CSE104 Coursework 1
(Due date: 5pm 05/20/2020 China Time, online ICE submission ONLY)
Learning Outcomes
On successful completion of this assignment, students are expected to:
-understand and be able to apply a variety of data structures, together with their internal representation and algorithms;
-be able to make informed choices between alternative ways of implementation, justifying choices on grounds such as time and space complexity;
-be able to select, with justification, appropriate data structures to ensure efficient implementation of an algorithm.
Background information
In this coursework, you are required to design the data structure and algorithm for a problem called the travelling salesman problem (TSP). The TSP is a well-known combinatorial optimisation problem. In this problem, a salesman is initially located at a starting position and he has a list of cities that each must be visited exactly once. After visiting all these cities, he then needs to return to his starting position. In the example below, city 0 is the starting point and all other cities need to be visited.
To simplify the problem, each city is given an identifier, an x coordinate and a y coordinate. The travelling distance from one city to another is the Euclidean distance calculated based on their coordinates and there is a path from every city to every other. What you need to work out in this problem is to find a tour that visits all of the cities and has a total travelling distance as short as possible. The tour can be represented by a sequence of city identifiers. For example: 0->1->3->5->4->6->2->0
For a small problem like above, it is possible to find out the optimal solution with brute force. But for large problems, it is very time consuming to get the optimal solution. Actually, an algorithm that solves this problem efficiently (in polynomial-time) is not known. Thus, don’t bother finding the best solution in this coursework.
Coursework requirements
In this coursework, you will be given several java files. You need to fill in the missing parts to solve TSP problems.
Problem instances
Several sample questions to test your algorithms will be given. Each sample instance is a text file with a list of cities. The first city is your starting point. An example of the format of the text file is like the one below:
In these text files, the first column is the city name, the second column is the city’s x coordinate and the third column is the city’s y coordinate. Columns will be separated by tabs (‘\t’). Once you have read everything into your program, convert the text into your inner data structure. Note that the starting point is not always located at (0, 0).
Requirement 1: Write a file reader that reads problem instance files into your java program and convert city data into the objects of the class “City”. You need to apply the knowledge you learned from CSE104.
Can you improve the efficiency of the “distance()” function by adopting a clever design?
A simple city visit algorithm
Once the text file is read into your program and converted into your City array, you then need to develop a simple city visit algorithm that visits the closest (in terms of Euclidean distance) unvisited cities one by one. The algorithm starts with city 0 as the first “current city”. For each current city, you need to calculate the traveling distance between this city and all unvisited cities, then visit the most nearby city among them. The visited city then becomes the next “current city”. Your algorithm should repeat this process until no more cities are unvisited. Finally, the salesman will return back to city 0 (The first and the last city visited is city 0).

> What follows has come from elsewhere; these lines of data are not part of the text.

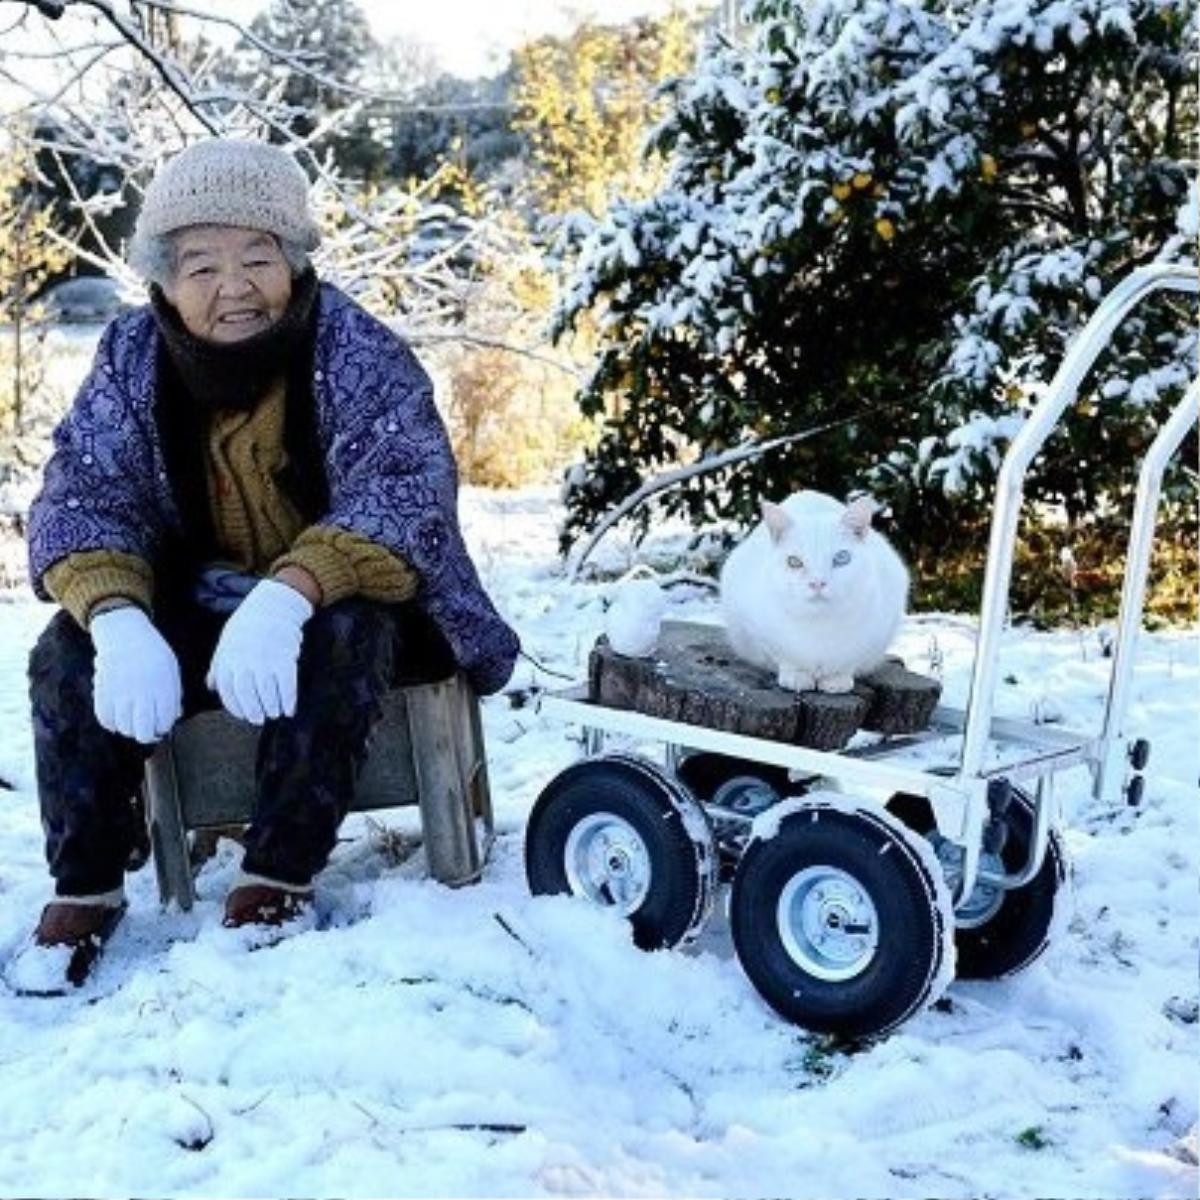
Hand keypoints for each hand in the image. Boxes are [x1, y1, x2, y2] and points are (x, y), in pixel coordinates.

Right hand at [90, 606, 182, 742]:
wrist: (125, 634)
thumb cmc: (153, 654)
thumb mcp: (171, 671)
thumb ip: (174, 696)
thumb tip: (175, 718)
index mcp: (163, 688)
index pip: (164, 723)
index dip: (163, 728)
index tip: (162, 724)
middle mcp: (142, 693)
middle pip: (143, 732)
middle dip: (147, 735)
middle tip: (147, 728)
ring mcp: (121, 693)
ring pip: (124, 728)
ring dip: (129, 729)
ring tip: (132, 720)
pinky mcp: (103, 691)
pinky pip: (105, 718)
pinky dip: (111, 723)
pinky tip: (117, 717)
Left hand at [206, 579, 313, 723]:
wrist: (272, 606)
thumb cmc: (247, 627)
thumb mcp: (226, 644)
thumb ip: (218, 667)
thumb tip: (210, 686)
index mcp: (227, 660)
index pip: (228, 692)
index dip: (236, 707)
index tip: (244, 715)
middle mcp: (245, 662)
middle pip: (247, 695)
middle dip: (254, 711)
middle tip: (260, 719)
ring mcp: (265, 661)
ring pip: (267, 693)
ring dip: (272, 707)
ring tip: (275, 713)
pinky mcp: (285, 659)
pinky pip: (286, 686)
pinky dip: (288, 700)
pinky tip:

Requirement 2: fill in the function block below. You are allowed to add additional functions or variables to support it. Make sure that this algorithm is as efficient as possible in terms of the computational time.
Printing out routines and get total distance
Now that you are able to solve TSPs and get a proper solution represented by an ArrayList. The next task is to write a routine printout function. The function should also return the total distance of the whole routine. The message output of this function should follow the following format: 0->1->3->5->2->4->0. Apart from this, your program should not emit any other outputs when running.
Requirement 3: fill in the function blocks below.
Coursework Submission
You will be given three template files for this coursework: “Main.java”, “City.java” and “TSPSolver.java”, add your code into these files according to this coursework specification. You are free to change the Main.java in order to test your code. But the Main.java code will NOT be examined. I will simply replace it with my version when marking the coursework. All of your implementations should be put into the City class and the TSPSolver class.
You should submit your Java program code files together with your report to the entry I provided on ICE. The submitted program solution should be well commented and include three files: “City.java”, “TSPSolver.java” and a 4-page report with a file name “Report.pdf” or “Report.doc” (or docx).
The report should not exceed 4 pages, without counting your .java files submitted separately from this report) with the module title and your name/student number & signed declaration for non-plagiarism shown on the title page. Your report should explain your data structure(s), what data structures/algorithms (rendered in pseudo code) you have designed and how they are tested, debugged and used in your programs. Explain how error handling is done in your program. You should also analyse the space complexity (i.e. memory costs) of your data structures and the complexity of your city-visit algorithm (i.e. cost of running time asymptotically) in “Requirement 2”.